鈴木:一方で、同じく10月には山口組分裂の最大のキーマンと言うべき六代目山口組・高山清司若頭が出所してきます。高山若頭の出身母体である弘道会のトラブルを出所する前に解決しておかないと、高山若頭が出てきたときに今まで何もしなかったのかって処分されるんじゃないかと親・弘道会の直参組織はみなビビっている。それほど高山若頭は恐れられていますから。
溝口:そもそも高山の恐怖支配こそが、神戸山口組が出て行った最大の理由ですからね。そして神戸の幹部にしても、「高山が収監されたから反旗を翻したのか」と聞くと、「その通りだ」とはっきり言っていた。鬼のいぬ間に出て行ったということです。
鈴木:六代目山口組は司忍組長と高山清司若頭がともに弘道会出身ですが、これは異例中の異例でした。これまでは山口組組長とナンバー2の若頭の出身母体は別の組織から出すのが慣例だったので、これが火種になったんですよね。
溝口:執行部に入るのは1つの組から1人と決まっていましたからね。
鈴木:他の組が怒るのは当然で、要するに、若頭というのは次期組長と目されるわけですから、「弘道会が続けて2回もやるんじゃねえよ」ってことです。
溝口:私は、高山と司の間で、「出所したら山口組の七代目は高山に譲る」という密約が結ばれていると思う。というのも、高山は恐喝容疑で逮捕され最高裁まで上告したのに、途中で取り下げて収監されましたから。
鈴木:すでに73歳と高齢なので、早めに刑務所に行ったほうが出所してからの現役生活を長くできると考えたのかもしれません。

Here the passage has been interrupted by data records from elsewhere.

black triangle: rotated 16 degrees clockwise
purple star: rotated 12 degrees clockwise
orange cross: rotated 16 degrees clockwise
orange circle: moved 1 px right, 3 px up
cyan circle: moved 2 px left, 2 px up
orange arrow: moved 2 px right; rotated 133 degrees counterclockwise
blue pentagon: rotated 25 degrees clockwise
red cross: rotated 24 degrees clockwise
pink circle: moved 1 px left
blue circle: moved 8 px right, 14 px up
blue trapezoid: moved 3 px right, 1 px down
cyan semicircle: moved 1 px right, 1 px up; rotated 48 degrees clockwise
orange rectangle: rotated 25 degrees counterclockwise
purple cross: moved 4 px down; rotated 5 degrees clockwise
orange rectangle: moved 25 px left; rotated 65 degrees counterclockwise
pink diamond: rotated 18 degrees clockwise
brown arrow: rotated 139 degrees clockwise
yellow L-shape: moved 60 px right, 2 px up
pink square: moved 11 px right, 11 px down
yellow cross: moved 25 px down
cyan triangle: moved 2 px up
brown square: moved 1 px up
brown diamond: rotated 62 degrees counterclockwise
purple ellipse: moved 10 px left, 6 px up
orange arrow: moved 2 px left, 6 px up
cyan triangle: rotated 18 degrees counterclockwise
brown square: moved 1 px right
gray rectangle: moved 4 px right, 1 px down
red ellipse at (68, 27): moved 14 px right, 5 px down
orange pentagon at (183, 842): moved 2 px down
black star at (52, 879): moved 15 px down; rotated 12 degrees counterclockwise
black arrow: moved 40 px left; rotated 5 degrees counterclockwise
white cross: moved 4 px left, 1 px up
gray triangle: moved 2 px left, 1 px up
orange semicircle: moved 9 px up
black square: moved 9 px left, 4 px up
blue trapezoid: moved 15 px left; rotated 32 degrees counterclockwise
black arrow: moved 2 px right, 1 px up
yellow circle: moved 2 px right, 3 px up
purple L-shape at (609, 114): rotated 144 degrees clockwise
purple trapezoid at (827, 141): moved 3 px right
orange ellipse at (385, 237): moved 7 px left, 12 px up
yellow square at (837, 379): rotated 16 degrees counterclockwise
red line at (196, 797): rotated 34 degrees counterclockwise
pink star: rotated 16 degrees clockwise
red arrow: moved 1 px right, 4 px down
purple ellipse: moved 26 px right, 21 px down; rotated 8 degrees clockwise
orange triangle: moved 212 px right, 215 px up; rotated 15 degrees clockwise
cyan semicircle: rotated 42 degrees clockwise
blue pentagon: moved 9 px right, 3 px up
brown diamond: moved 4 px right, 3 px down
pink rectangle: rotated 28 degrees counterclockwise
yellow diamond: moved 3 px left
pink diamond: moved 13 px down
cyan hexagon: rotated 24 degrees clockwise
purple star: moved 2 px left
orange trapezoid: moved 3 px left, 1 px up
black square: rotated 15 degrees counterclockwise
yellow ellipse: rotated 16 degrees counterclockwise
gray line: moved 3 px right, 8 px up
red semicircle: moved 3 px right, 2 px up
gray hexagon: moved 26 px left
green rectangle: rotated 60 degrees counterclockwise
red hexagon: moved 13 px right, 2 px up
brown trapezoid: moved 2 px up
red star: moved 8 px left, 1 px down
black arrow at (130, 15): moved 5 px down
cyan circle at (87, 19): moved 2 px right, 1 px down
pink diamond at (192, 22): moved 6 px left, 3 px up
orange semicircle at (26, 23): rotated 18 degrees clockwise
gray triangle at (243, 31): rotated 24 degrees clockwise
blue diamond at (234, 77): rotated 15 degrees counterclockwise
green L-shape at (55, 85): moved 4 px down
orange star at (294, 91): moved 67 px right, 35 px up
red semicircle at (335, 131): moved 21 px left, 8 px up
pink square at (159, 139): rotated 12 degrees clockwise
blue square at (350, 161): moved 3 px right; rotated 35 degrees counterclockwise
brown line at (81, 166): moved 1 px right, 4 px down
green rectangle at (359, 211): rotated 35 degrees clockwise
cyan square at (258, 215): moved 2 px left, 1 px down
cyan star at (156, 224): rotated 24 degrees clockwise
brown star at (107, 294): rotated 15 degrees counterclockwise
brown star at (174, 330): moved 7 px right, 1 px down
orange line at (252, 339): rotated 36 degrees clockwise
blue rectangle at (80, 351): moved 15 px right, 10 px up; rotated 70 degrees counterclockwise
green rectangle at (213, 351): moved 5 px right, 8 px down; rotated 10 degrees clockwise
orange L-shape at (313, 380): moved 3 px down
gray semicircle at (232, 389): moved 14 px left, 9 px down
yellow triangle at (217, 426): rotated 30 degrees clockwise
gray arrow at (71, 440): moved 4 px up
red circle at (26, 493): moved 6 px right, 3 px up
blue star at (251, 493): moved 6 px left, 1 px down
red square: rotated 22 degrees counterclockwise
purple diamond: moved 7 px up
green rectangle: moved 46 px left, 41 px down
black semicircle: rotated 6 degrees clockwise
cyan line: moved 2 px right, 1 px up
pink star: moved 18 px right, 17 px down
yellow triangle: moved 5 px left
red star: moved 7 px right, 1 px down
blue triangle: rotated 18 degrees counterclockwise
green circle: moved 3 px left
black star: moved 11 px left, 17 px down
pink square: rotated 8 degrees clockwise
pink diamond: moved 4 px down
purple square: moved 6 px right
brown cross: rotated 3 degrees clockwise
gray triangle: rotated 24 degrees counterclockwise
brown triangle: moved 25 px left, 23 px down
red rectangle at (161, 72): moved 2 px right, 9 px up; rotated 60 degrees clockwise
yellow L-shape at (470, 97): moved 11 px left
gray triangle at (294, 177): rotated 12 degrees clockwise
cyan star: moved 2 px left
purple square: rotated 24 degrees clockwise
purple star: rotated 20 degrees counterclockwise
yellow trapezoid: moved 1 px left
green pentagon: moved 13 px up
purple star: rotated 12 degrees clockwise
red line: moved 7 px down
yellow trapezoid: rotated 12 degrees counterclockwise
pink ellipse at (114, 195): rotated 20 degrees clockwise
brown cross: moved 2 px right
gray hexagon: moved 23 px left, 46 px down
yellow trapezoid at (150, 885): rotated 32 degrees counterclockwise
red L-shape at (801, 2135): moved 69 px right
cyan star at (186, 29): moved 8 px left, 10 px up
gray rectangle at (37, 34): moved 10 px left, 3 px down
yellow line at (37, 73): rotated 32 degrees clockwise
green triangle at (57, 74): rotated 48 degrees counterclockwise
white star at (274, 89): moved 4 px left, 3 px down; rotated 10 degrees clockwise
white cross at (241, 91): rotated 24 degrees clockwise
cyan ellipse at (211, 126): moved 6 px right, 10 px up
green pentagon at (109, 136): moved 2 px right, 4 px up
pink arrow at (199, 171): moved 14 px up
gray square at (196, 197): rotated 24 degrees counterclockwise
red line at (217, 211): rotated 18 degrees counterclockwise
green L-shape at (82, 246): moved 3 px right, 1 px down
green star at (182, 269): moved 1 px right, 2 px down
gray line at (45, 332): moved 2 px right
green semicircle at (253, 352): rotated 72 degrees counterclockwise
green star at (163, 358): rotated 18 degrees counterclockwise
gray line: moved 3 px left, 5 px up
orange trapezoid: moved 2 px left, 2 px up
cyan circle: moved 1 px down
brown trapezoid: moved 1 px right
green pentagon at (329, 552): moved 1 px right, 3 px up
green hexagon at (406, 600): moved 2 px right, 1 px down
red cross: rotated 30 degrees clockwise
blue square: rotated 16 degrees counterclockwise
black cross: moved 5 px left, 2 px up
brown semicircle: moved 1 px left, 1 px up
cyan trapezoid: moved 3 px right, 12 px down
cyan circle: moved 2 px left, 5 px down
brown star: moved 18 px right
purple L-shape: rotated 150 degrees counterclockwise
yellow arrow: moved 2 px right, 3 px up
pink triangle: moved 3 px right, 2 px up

●みぞぐち・あつし/1942年、東京生まれ。早稲田大学政経学部卒業。ノンフィクション作家。『食肉の帝王』で2004年に講談社ノンフィクション賞を受賞。主な著書に『暴力団』『山口組三国志 織田絆誠という男』『さらば! サラリーマン』など。
●すずき・ともひこ/1966年、北海道生まれ。日本大学芸術学部写真学科除籍。ヤクザ専門誌『実話時代』編集部に入社。『実話時代BULL』編集長を務めた後、フリーに。主な著書に『潜入ルポ ヤクザの修羅場』『ヤクザと原発』『サカナとヤクザ』など。